Computer-generated imagery (CGI) is amazing, but there’s no substitute for live filming. However, human-operated equipment can’t deliver the explosive speed and acceleration needed in today’s cutting-edge action films. When Mega Trax set out to build a robotic camera dolly that could travel at high speed and in harsh conditions, without compromising quality and reliability, it found that Elmo had the high-power servo drives they needed to make it happen.
Read this case study to learn how:
- Ultra-compact, highest-power servo drives enable high-speed, reliable action film shots
- Advanced tuning, filtering and scheduling options provide enhanced dynamic performance
- Elmo Application Studio EASII software tools make setup and tuning simple
- A Windows-based application enables users to quickly and simply configure the servo drive for their motor
The Mega Trax design team faced significant challenges. Feature film cameras can weigh nearly 100 pounds and they travel along rails on a dolly that itself can weigh several hundred pounds. The motion needs to be fast, smooth, and repeatable so that the director can shoot the scene several times if needed.
In order to maintain motion quality, the team wanted to power each dolly wheel with a dedicated, high-power servo drive. The challenge was finding a solution that could deliver explosive acceleration while maintaining tightly synchronized operation among multiple drives to prevent shakiness in the shot. In addition, the solution needed to be portable, so the drives had to be compact, lightweight and efficient enough to enable a reasonable battery lifetime.
The solution also had to be easy to customize and learn. Filmmakers operate on tight budgets and even tighter shooting schedules — there’s no time to program the motion for each shot. Finally, the solution needed to be robust enough to survive the conditions of outdoor filming, including temperature extremes, dust and dirt, moisture, shock, vibration, and more.
The Mega Trax design team chose the Gold Drum HV servo drive from Elmo Motion Control to meet their complex needs, installing one drive to power each of the dolly’s four wheels. Each Gold Drum HV servo drive can handle up to 100A/800V and can deliver more than 65kW of continuous output.

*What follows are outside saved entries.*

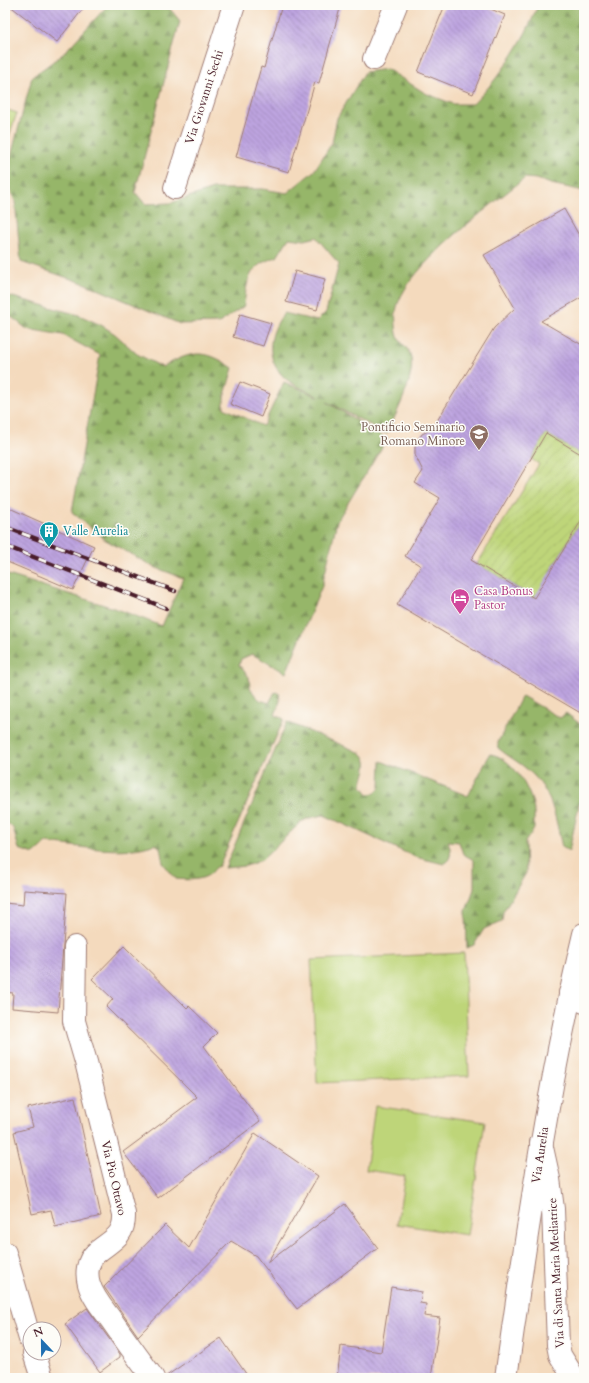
<svg xmlns="http://www.w3.org/2000/svg" width="589" height="1383" font-family="Cardo,serif">
	<defs>
		<pattern id="forest-firs" width="22" height="20" patternUnits="userSpaceOnUse"><rect width="22" height="20" fill="#96b669"/><path d="M5 1l3.5 6h-7zM16 11l3.5 6h-7z" fill="#7c9357"/></pattern>
		<pattern id="garden-furrows" width="10" height="10" patternUnits="userSpaceOnUse"><rect width="10" height="10" fill="#bed579"/><path d="M-1 1l2-2M0 10L10 0M9 11l2-2" fill="none" stroke="#a5b669"/></pattern>
		<pattern id="building-back-hatch" width="6" height="6" patternUnits="userSpaceOnUse"><rect width="6" height="6" fill="#bda4e0"/><path d="M-1 5l2 2M0 0l6 6M5-1l2 2" fill="none" stroke="#9c85b6"/></pattern>
	</defs>
	<rect width="100%" height="100%" fill="#fdfcf7"/>
	<filter id="ink" filterUnits="userSpaceOnUse"><feTurbulence type="fractalNoise" baseFrequency=".025" numOctaves="2"/><feDisplacementMap in="SourceGraphic" scale="8" xChannelSelector="R" yChannelSelector="G"/><feConvolveMatrix kernelMatrix="1 2 1 2 8 2 1 2 1" color-interpolation-filters="sRGB"/></filter>
	<filter id="wash" filterUnits="userSpaceOnUse"><feTurbulence type="fractalNoise" baseFrequency=".012" numOctaves="4" result="noise"/><feDisplacementMap in="SourceGraphic" scale="16" xChannelSelector="R" yChannelSelector="G"/><feGaussianBlur stdDeviation="0.9" result="paint"/><feColorMatrix in="noise" values="0 0 0 0 0 0 0 0 0 0 0 0 0 0 0 0 0 1.4 0 .05"/><feComposite in="paint" operator="in"/></filter>
	<g filter="url(#wash)">
		<rect width="100%" height="100%" fill="#f4dabd"/>
		<path fill="url(#forest-firs)" stroke="#706a4a" d="M 108,5 L 154,5 L 170,9 L 180,21 L 135,192 L 145,204 L 171,203 L 213,189 L 263,189 L 287,193 L 314,171 L 332,143 L 337,118 L 365,72 L 387,69 L 425,93 L 453,104 L 473,104 C 501,76 524,42 538,5 L 584,5 L 584,191 L 551,184 L 537,179 L 525,178 C 492,205 401,270 396,312 C 395,318 396,334 399,339 C 402,344 408,348 410,354 C 418,374 395,415 387,434 L 327,402 L 387,439 L 337,521 L 322,586 L 286,673 L 252,654 L 241,659 L 239,665 L 249,677 L 250,688 L 255,695 L 260,700 L 269,703 L 275,692 L 279,693 L 280,701 L 275,715 L 284,719 L 219,866 C 214,868 214,871 210,874 C 201,881 187,880 176,879 L 163,863 L 160,847 L 155,844 C 124,856 79,846 46,843 L 34,854 L 19,849 L 13,828 L 5,821 L 5,574 L 117,609 L 162,626 L 183,578 L 154,567 L 104,539 L 72,512 L 100,355 L 63,335 L 27,329 L 9,315 L 5,321 L 5,295 L 79,315 L 101,325 L 115,334 L 137,354 L 162,367 C 192,351 204,348 233,368 L 224,398 L 224,408 L 263,426 L 284,382 L 319,397 C 309,391 296,387 286,379 C 264,360 268,334 284,313 L 317,321 L 326,312 L 339,264 L 316,237 L 305,240 L 289,238 L 277,257 C 249,265 247,278 244,306 L 219,323 L 180,324 L 86,284 L 21,262 L 15,201 L 7,183 L 10,160 L 32,77 L 63,54 Z
			M 522,696 L 560,718 L 566,713 L 584,727 L 584,782 L 569,851 L 562,847 C 555,817 553,792 528,770 C 519,762 507,756 498,748 L 498,742 Z
			M 287,722 L 361,753 C 372,764 363,773 362,786 L 368,794 L 375,793 L 380,787 L 381,761 L 468,796 L 490,754 C 511,757 526,783 532,801 C 535,810 534,820 534,829 L 525,842 L 526,873 L 503,912 L 502,921 L 484,929 L 474,945 L 467,948 L 466,911 L 474,889 L 474,860 L 463,854 L 459,842 L 448,841 C 451,851 453,857 444,864 L 415,857 L 324,815 L 309,818 L 301,822 L 262,860 L 246,866 L 225,868 Z"/>
		<path fill="#bed579" stroke="#847a52" d="M 5,109 L 17,113 L 5,147 Z
			M 464,953 L 469,1076 L 317,1083 L 311,960 Z
			M 375,1106 L 485,1122 L 467,1235 L 397,1224 L 405,1176 L 366,1170 Z"/>
		<path fill="url(#garden-furrows)" stroke="#847a52" d="M 546,433 L 584,456 L 584,516 L 550,571 L 578,587 L 561,614 L 477,564 L 539,464 L 531,459 Z"/>
		<g id="blocks">
			<path fill="url(#building-back-hatch)" d="M 9,5 L 86,5 L 57,42 Z
				M 282,5 L 341,5 L 319,83 L 315,82 L 289,172 L 236,157 L 261,67 L 264,68 Z
				M 445,5 L 481,5 L 505,15 L 473,94 L 418,72 Z
				M 564,209 L 584,244 L 584,296 L 541,321 L 584,346 L 584,456 L 546,433 L 471,560 L 534,598 L 584,516 L 584,715 L 397,605 L 421,566 L 405,556 L 440,498 L 415,483 L 423,471 L 415,455 L 415,445 L 422,434 L 432,429 L 494,328 L 515,308 L 484,255 Z
				M 295,271 L 325,279 L 317,310 L 286,302 Z
				M 240,314 L 271,323 L 263,346 L 233,337 Z
				M 240,382 L 270,394 L 261,417 L 230,404 Z
				M 5,506 L 94,546 L 73,590 L 5,561 Z
				M 24,890 L 67,893 L 58,1012 L 12,1008 L 13,993 L 5,992 L 5,903 L 23,905 Z
				M 124,946 L 187,1008 L 189,1006 L 217,1033 L 204,1046 L 260,1121 L 158,1198 L 123,1152 L 197,1097 L 106,1007 L 113,999 L 92,979 Z
				M 75,1097 L 101,1216 L 55,1227 L 51,1210 L 32,1214 L 14,1132 L 33,1127 L 28,1108 Z
				M 255,1133 L 318,1176 L 267,1263 L 345,1204 L 378,1248 L 297,1309 L 256,1256 L 231,1241 L 138,1336 L 104,1287 L 165,1225 L 189,1248 Z
				M 391,1287 L 422,1292 L 420,1303 L 426,1304 L 424,1316 L 440,1318 L 431,1378 L 337,1378 L 341,1346 L 381,1352 Z
				M 87,1308 L 120,1354 L 120,1357 L 100,1372 L 65,1324 Z
				M 221,1338 L 249,1378 L 165,1378 L 165,1377 Z"/>
		</g>
	</g>
	<g filter="url(#ink)">
		<use href="#blocks" fill-opacity="0" stroke="#9f7c74" stroke-width="1"/>
		<g fill="none" stroke-linecap="round" stroke-linejoin="round">
			<defs>
				<path id="minor" d="M 374,59 L 396,5
					M 175,188 L 234,5
					M 75,947 L 74,1021 L 86,1062 L 124,1214 C 125,1237 111,1240 96,1253 C 87,1261 86,1274 89,1284 C 93,1298 104,1310 112,1321 C 125,1340 139,1359 153,1378
					M 570,993 L 584,1002
					M 541,1143 L 549,1179 L 553,1209 L 558,1345 L 560,1355 L 574,1378
					M 5,1253 L 30,1339
					M 34,1353 L 42,1378"/>
				<path id="tertiary" d="M 506,1378 C 527,1229 549,1080 584,934"/>
			</defs>
			<use href="#minor" stroke="#9f7c74" stroke-width="24"/>
			<use href="#tertiary" stroke="#9f7c74" stroke-width="24"/>
			<use href="#minor" stroke="#fff" stroke-width="22"/>
			<use href="#tertiary" stroke="#fff" stroke-width="22"/>
			<defs>
				<path id="rail" d="M 5,527 L 175,591
					M 5,546 L 166,608"/>
			</defs>
			<use href="#rail" stroke="#4a1f2b" stroke-width="4.5"/>
			<use href="#rail" stroke="#fdfcf7" stroke-width="3" stroke-dasharray="9" stroke-linecap="butt"/>
		</g>
	</g>
	<defs>
		<symbol id="school-pin" viewBox="-11 -11 22 30"><path d="M0 17L-7.5 6A9.5 9.5 0 1 1 7.5 6Z" fill="#8d6e63" stroke="#fdfcf7"/><path d="M0-5L7-2L0 1L-7-2ZM-4 1L0 2.5L4 1V4Q0 6-4 4Z" fill="#fff"/></symbol>
		<symbol id="building-pin" viewBox="-11 -11 22 30"><path d="M0 17L-7.5 6A9.5 9.5 0 1 1 7.5 6Z" fill="#0f9aa8" stroke="#fdfcf7"/><path d="M-4-6H4V6H1V3H-1V6H-4ZM-2.5-4.3h1.7v1.8h-1.7ZM.8-4.3h1.7v1.8H.8ZM-2.5-1h1.7V.8h-1.7ZM.8-1h1.7V.8H.8Z" fill="#fff"/></symbol>
		<symbol id="hotel-pin" viewBox="-11 -11 22 30"><path d="M0 17L-7.5 6A9.5 9.5 0 1 1 7.5 6Z" fill="#d1479c" stroke="#fdfcf7"/><path d="M-6-4.5h1.5V1H6V5H4.5V3h-9V5H-6ZM-4 0a1.8 1.8 0 1 1 3.6 0ZM.5 0V-2.5h3Q6-2.5 6 0Z" fill="#fff"/></symbol>
	</defs>
	<g fill-rule="evenodd">
		<use href="#school-pin" x="468" y="423" width="22" height="30"/>
		<use href="#building-pin" x="38" y="520" width="22" height="30"/>
		<use href="#hotel-pin" x="449" y="587" width="22" height="30"/>
	</g>
	<g text-anchor="middle" stroke-width="3" stroke-linejoin="round" paint-order="stroke">
		<g font-size="12" fill="#4a1f2b" stroke="#fdfcf7">
			<text transform="translate(204 97) rotate(-72)" y="4">Via Giovanni Sechi</text>
			<text transform="translate(540 1155) rotate(-81)" y="4">Via Aurelia</text>
			<text transform="translate(114 1178) rotate(77)" y="4">Via Pio Ottavo</text>
			<text transform="translate(556 1273) rotate(-93)" y="4">Via di Santa Maria Mediatrice</text>
		</g>
		<g font-size="12" fill="#785e54" stroke="#fdfcf7" text-anchor="end">
			<text x="465" y="431">Pontificio Seminario<tspan x="465" dy="14">Romano Minore</tspan></text>
		</g>
		<g font-size="12" fill="#0d838f" stroke="#fdfcf7" text-anchor="start">
			<text x="63" y="535">Valle Aurelia</text>
		</g>
		<g font-size="12" fill="#b23c85" stroke="#fdfcf7" text-anchor="start">
			<text x="474" y="595">Casa Bonus<tspan x="474" dy="14">Pastor</tspan></text>
		</g>
	</g>
	<rect width="589" height="1383" fill="none" stroke="#fdfcf7" stroke-width="20"/>
	<g transform="translate(42 1341) rotate(338)"><circle r="19" fill="#fdfcf7" stroke="#b5a4a5"/>
	<path d="M0-3L7 15L0 10L-7 15Z" fill="#1f6fb2"/>
	<text y="-6" font-size="11" font-weight="bold" text-anchor="middle" fill="#4a1f2b">N</text>
	</g>
</svg>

It’s not just the quantity but the quality of motion that counts. The team used the Elmo drives’ built-in intelligence and connectivity to achieve highly synchronized operation of all four axes. The four drives are linked together in a master-slave architecture using EtherCAT/CANopen. Remote connectivity via a mobile device allowed Elmo technicians to optimize performance in real time by tuning the drives on the track.
The Mega Trax team used Elmo Application Studio II (EASII) motion design software to create a flexible, user-friendly programming environment where users can create and implement motion, and intuitively program Elmo’s servo drives. “I loved the online tool that provides EASII software training with a live video link to a real machine—it allowed me to personally perform a quick tune on our motors to get everything rolling,” says David Kuklish, Co-founder and VFX Supervisor, Mega Trax. The EASII motion design software tool also provides accurate mechanical plant transfer functions; 1D, 2-D, and 3D error mapping and corrections; drive feedback emulation; and corrective servo tuning features.
Using Elmo’s servo drives and software, Mega Trax developed the MX 500 semi-autonomous, high-speed robotic dolly system. The compact, high-power servo drives allow the MX 500 to accelerate cameras to speeds of >90 mph in seconds and operate over terrain with grades of up to 60%, executing moves repeatedly and reliably, even in rugged conditions. Gold Drum drives operate with efficiencies of up to 99% so the MX 500 can complete up to 50 high-speed, quarter-mile runs per battery charge. “Elmo has a great reputation for precision motion control, so we already had a high level of confidence in the company,” says Howard McCain, co-founder, and CEO of Mega Trax. “Then, we realized that Elmo’s drives were the only ones that could handle our power and motion control requirements.”